You ask what Schuon may have meant (in Logic and Transcendence) when he distinguished between “the traditional theory of emanation” and “the emanationist heresy, which has nothing metaphysical about it and which reduces the Principle to the level of manifestation or Substance to the level of accidents” (p. 58, note 11 of my edition).

As you know, Schuon always specified that “God is in things and things are in God” essentially, not substantially. Since it is in the very nature (or essence) of the Good to communicate itself, God cannot but “radiate”, and this radiation constitutes what we call manifestation or creation. Nonetheless this manifestation involves no division or extrusion of God, as if He were some sort of extended “thing” or “substance”, quod absit. He remains, His self-communication notwithstanding, completely transcendent, hence absolutely other than everything else.

Thus, as I understand the passage in question, “the traditional theory” points to God’s essential presence in manifestation, while “the heresy” makes the mistake of supposing that God is substantially present. It’s the difference, in other words, between panentheism and pantheism.

Perhaps the following observations, coming from two Christian Platonists living several centuries apart, would be helpful here:

“In a super-substantial manner, above the category of origin, the Godhead is the Origin of all origin and the good and bounteous Communication (so far as such may be) of hidden mysteries; and, in a word, It is the Life of all things that live and the Being of all that are, the Origin and Cause of all life and being through Its bounty, which both brings them into existence and maintains them. These mysteries we learn from the Divine Scriptures, and thou wilt find that, in well-nigh all the utterances of the Sacred Writers, the Divine Names refer in a Symbolical Revelation to Its beneficent Emanations” (Dionysius the Areopagite, On the Divine Names, Chapter 1, my italics).

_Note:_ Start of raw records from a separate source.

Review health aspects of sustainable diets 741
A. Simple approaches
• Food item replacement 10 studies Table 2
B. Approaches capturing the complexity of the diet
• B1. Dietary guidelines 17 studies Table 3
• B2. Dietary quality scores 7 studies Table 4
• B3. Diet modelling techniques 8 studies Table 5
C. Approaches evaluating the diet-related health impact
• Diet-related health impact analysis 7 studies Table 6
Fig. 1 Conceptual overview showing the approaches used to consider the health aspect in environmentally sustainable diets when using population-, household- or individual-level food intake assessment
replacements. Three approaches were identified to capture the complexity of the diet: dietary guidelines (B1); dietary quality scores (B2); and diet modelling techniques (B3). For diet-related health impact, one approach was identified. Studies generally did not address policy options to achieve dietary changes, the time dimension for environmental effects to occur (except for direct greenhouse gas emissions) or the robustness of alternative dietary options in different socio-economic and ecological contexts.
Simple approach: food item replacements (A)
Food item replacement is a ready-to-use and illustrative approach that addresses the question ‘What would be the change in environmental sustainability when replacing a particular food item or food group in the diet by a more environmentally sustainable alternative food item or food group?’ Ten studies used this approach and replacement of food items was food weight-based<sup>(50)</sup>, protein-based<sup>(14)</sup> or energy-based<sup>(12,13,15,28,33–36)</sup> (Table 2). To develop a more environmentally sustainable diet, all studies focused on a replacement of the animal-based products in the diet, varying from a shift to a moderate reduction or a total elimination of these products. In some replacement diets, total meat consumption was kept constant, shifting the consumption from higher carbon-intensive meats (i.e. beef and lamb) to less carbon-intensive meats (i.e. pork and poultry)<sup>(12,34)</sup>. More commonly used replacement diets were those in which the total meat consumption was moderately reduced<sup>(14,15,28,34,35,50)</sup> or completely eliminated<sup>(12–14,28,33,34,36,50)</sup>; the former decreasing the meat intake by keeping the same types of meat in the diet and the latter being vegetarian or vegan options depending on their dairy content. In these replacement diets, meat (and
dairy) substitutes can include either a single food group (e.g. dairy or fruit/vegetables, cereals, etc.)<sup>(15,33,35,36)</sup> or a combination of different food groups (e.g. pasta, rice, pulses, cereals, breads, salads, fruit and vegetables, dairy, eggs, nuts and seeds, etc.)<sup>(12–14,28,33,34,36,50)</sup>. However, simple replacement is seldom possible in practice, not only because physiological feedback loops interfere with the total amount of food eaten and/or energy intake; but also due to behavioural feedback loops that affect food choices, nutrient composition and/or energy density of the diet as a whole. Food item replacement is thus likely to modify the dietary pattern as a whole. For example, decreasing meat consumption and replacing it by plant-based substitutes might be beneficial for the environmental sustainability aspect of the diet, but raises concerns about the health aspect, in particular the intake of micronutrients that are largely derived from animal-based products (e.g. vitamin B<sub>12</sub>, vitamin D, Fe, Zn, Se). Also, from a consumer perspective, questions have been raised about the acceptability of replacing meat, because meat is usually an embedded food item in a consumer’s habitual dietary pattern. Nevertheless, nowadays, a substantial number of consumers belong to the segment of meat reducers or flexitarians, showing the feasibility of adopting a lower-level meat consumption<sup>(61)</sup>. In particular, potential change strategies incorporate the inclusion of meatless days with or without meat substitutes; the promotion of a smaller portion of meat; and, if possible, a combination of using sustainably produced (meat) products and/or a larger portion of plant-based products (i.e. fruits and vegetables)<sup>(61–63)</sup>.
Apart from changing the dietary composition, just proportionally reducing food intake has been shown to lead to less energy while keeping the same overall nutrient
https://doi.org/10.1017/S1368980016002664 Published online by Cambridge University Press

“I know that to create is defined as ‘to make out of nothing’, ex nihilo. But I take that to mean ‘not out of any pre-existing material’. It can’t mean that God makes what God has not thought of, or that He gives His creatures any powers or beauties which He Himself does not possess. Why, we think that even human work comes nearest to creation when the maker has ‘got it all out of his own head’. Nor am I suggesting a theory of ’emanations’. The differentia of an ’emanation’—literally an overflowing, a trickling out—would be that it suggests something involuntary. But my words—’uttering’ and ‘inventing’—are meant to suggest an act” (C. S. Lewis, Letters to Malcolm: Chiefly on Prayer, Chapter XIV).

It seems to me clear that the Areopagite is espousing “the traditional theory”, whereas Lewis is referring (at the end of this passage) to “the emanationist heresy”. Notice that Lewis adds one other important qualification: namely, that the heresy in question construes the creative process as mechanical or automatic, while Schuon and other “traditionalists”, though they underscore the inevitability of manifestation, do not divorce it from the Divine Will.